Grandeur et misère de la liberté d’informer à Malte, ou le recul de la liberté de la presse en Europe
Suite à la crise politique soulevée par l’assassinat de Daphne Caruana Galizia qui mis en lumière le harcèlement judiciaire et les pressions répétées subis par les journalistes dans le pays, les Européens ont pu constater par eux-mêmes la dégradation significative de la démocratie à Malte, un pays rongé depuis de nombreuses années par la corruption et de nombreux entorses à l’Etat de droit.
Si Malte est connue pour ses bonnes performances économiques, elle est devenue, hélas, également célèbre pour ses dérives politiques. La bipolarisation de la vie politique, le manque d’indépendance des institutions judiciaires, les collusions des responsables politiques avec les grandes fortunes et les attaques perpétuelles contre les journalistes expliquent en grande partie la défiance des citoyens envers leurs pouvoirs publics.
Plusieurs mouvements issus de la société civile maltaises plaident en faveur d’une plus grande transparence en matière de politique fiscale et de lutte contre la corruption. L’Union européenne appelle également - mais trop tard - le gouvernement maltais à réduire les entraves étatiques et les pratiques criminelles en matière d’évasion fiscale, notamment les ventes de passeports de complaisance pour les riches étrangers.
Après avoir chuté de plus de trente places ces dernières années, Malte occupe le 81eme rang sur 180 pays au classement de la liberté de la presse 2020 de RSF. Si ce classement ne constitue pas un indicateur sur la qualité du journalisme dans chaque pays, il reste néanmoins un document de référence puisqu’il met en lumière les évolutions de la liberté de la presse dans 180 pays et territoires au fil des ans, selon un ensemble de critères bien définis : les moyens judiciaires pris pour défendre la liberté de la presse, les conditions locales d’exercice de la presse et les conditions de liberté d’accès aux informations par les résidents des pays.

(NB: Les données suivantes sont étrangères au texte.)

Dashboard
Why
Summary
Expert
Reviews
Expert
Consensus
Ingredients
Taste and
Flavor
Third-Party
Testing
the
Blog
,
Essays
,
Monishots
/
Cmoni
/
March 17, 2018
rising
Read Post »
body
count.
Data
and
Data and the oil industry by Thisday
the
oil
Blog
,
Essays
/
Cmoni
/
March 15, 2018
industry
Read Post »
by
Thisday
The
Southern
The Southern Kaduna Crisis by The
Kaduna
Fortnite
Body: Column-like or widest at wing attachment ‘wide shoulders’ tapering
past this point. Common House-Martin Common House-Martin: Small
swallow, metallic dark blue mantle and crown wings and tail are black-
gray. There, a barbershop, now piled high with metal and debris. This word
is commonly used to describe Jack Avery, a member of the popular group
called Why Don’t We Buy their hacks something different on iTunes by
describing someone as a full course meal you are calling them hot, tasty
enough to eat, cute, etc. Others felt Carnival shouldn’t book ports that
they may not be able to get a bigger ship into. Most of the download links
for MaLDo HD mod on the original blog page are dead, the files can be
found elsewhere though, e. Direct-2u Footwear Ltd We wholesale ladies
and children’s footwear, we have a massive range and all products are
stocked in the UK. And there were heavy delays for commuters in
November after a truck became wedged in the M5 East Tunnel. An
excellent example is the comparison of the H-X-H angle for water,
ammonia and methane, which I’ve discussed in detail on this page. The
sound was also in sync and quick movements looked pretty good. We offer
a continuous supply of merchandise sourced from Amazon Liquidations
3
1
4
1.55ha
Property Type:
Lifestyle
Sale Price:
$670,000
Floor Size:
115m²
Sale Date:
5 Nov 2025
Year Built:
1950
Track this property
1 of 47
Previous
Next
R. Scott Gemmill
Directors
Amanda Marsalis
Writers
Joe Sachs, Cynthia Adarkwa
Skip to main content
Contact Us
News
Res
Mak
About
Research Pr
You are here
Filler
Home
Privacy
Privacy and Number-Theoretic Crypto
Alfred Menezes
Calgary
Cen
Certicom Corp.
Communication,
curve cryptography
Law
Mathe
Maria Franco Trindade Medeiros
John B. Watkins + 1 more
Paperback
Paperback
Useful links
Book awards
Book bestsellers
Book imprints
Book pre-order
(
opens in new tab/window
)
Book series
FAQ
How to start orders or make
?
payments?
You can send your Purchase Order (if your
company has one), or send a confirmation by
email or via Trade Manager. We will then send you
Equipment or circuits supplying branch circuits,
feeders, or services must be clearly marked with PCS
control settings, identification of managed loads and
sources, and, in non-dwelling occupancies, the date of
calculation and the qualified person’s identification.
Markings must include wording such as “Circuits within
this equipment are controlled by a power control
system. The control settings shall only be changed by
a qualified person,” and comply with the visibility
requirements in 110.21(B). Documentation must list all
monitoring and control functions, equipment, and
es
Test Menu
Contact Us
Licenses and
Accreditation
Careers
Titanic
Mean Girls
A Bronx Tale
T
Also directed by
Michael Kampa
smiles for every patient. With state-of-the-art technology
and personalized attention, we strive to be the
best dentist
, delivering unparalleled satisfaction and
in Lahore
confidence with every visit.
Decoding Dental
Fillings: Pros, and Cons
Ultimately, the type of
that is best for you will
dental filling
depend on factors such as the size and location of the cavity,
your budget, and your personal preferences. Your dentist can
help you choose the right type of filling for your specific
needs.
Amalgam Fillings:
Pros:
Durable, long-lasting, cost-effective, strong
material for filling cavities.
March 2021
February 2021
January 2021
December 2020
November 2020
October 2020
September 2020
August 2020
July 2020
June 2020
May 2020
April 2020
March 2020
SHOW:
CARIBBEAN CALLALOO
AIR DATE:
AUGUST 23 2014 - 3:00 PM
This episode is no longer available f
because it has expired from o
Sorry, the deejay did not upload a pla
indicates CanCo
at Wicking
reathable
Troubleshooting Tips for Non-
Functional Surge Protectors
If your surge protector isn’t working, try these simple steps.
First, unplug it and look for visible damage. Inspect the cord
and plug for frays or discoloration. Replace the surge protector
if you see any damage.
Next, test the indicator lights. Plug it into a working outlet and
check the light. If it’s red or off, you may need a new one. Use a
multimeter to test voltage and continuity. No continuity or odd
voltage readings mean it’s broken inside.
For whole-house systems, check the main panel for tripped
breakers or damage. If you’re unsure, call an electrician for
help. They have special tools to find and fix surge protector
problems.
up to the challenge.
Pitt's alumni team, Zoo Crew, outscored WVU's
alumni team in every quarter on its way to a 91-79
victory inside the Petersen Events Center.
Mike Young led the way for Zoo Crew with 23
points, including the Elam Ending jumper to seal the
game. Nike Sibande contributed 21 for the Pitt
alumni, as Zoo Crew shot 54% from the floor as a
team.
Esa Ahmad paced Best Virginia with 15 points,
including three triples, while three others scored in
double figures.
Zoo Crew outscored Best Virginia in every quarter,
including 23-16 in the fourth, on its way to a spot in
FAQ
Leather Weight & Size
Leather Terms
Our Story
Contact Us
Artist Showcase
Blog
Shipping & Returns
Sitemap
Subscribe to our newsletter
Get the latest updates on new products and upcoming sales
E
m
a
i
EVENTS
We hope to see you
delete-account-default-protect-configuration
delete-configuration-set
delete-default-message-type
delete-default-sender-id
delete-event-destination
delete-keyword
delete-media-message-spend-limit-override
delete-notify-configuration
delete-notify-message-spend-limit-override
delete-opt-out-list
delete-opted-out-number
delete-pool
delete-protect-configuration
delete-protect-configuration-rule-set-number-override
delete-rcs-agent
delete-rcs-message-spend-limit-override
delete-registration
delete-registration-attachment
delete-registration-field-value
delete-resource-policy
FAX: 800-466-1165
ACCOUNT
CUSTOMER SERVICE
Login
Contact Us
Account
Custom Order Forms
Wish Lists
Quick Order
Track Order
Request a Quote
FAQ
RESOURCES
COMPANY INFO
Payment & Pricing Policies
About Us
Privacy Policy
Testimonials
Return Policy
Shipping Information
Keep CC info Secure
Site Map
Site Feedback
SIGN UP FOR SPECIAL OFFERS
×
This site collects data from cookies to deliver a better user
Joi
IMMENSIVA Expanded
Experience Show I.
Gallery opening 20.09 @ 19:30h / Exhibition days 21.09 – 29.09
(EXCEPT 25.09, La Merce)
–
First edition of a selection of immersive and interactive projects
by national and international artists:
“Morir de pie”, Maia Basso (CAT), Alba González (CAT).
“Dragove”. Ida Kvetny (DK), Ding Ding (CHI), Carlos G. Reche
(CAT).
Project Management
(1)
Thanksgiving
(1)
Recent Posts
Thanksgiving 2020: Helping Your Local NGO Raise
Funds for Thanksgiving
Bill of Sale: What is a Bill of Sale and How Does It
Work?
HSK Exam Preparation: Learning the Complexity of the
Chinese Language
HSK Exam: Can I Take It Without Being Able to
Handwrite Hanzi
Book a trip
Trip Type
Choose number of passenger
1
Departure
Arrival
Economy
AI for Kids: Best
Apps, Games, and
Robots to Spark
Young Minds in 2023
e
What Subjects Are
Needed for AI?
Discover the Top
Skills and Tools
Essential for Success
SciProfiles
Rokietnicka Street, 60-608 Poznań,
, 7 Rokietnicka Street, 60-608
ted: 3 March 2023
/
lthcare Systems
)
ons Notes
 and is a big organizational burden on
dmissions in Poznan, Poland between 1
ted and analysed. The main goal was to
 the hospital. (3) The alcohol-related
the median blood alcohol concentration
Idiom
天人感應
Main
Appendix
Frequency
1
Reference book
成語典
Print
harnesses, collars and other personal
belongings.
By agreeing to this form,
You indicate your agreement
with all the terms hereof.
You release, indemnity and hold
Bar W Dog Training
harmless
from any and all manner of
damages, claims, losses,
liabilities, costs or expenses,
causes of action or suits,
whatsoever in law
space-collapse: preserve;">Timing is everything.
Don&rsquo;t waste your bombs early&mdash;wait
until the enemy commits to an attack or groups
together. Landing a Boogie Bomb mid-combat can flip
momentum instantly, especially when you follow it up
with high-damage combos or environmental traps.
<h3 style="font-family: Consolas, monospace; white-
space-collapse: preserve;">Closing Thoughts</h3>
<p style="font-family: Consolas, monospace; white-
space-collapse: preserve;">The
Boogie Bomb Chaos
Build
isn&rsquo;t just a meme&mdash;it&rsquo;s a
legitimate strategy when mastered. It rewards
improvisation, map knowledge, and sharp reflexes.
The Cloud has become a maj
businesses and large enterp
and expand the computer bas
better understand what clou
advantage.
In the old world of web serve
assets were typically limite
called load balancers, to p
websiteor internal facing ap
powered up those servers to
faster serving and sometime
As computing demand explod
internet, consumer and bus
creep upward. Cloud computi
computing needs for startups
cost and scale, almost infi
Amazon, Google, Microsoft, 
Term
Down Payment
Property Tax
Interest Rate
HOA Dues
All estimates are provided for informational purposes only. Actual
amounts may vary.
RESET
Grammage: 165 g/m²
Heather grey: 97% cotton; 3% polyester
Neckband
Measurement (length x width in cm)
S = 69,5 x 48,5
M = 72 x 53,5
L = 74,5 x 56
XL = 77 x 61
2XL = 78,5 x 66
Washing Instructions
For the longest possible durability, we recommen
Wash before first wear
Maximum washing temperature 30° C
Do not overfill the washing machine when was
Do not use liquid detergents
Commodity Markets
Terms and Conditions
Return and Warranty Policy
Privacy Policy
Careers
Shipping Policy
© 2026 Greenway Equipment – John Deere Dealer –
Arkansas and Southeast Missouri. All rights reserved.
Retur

Pour rappel, 90% des crimes commis à l’encontre des journalistes restent sans suite judiciaire. La poursuite de l’enquête sur l’assassinat de Daphne Caruana Galizia est une première victoire dans la lutte contre les violences commises envers les journalistes, toutefois elle révèle également les limites d’un modèle européen qui s’effrite. En effet, considérée comme un acquis en Europe jusqu’à récemment, la liberté de la presse semble compromise à l’heure où les journalistes d’investigation font face à des pressions politiques de plus en plus fortes.
Le silence assourdissant des institutions européennes sur l’affaire Daphne remet en question la légitimité du projet européen, dont la liberté de la presse, l’indépendance de la justice et l’État de droit sont pourtant les piliers.
De fait, si l’Union veut rester crédible aux yeux des citoyens, elle doit protéger sans relâche les journalistes, juges, magistrats et policiers qui luttent contre la corruption et s’engager dans une politique plus ambitieuse pour condamner ceux qui portent atteinte à la liberté d’expression. Promouvoir la liberté de la presse reste un combat permanent, non seulement dans les démocraties dites “illibérales” d’Europe centrale comme la Hongrie, la Slovaquie ou la Pologne mais partout en Europe.